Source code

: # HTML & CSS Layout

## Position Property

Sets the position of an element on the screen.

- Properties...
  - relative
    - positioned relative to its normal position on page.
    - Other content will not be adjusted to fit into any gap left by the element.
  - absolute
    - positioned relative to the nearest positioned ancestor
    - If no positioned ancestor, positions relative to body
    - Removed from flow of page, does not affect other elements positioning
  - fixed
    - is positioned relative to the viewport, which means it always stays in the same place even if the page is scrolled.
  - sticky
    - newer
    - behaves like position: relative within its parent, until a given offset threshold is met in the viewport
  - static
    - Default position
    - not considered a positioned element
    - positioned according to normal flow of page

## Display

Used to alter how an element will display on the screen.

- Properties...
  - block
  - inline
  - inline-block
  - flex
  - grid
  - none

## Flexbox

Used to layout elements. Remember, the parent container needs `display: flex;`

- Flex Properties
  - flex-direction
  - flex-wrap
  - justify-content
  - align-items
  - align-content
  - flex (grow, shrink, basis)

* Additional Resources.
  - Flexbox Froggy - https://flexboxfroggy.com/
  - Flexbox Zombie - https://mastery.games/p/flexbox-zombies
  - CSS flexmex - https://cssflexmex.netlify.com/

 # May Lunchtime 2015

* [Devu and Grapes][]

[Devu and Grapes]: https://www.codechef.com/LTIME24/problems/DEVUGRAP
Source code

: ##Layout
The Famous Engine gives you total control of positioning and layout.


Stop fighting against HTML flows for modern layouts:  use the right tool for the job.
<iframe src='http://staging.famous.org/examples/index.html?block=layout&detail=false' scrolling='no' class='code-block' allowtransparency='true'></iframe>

EXERCISE REQUIREMENTS: In the records above, find the line containing "The Famous Engine"; please retype it and every line after it through the last line, exactly and with nothing else.

FINAL ANSWER:
The Famous Engine gives you total control of positioning and layout.


Stop fighting against HTML flows for modern layouts:  use the right tool for the job.
<iframe src='http://staging.famous.org/examples/index.html?block=layout&detail=false' scrolling='no' class='code-block' allowtransparency='true'></iframe>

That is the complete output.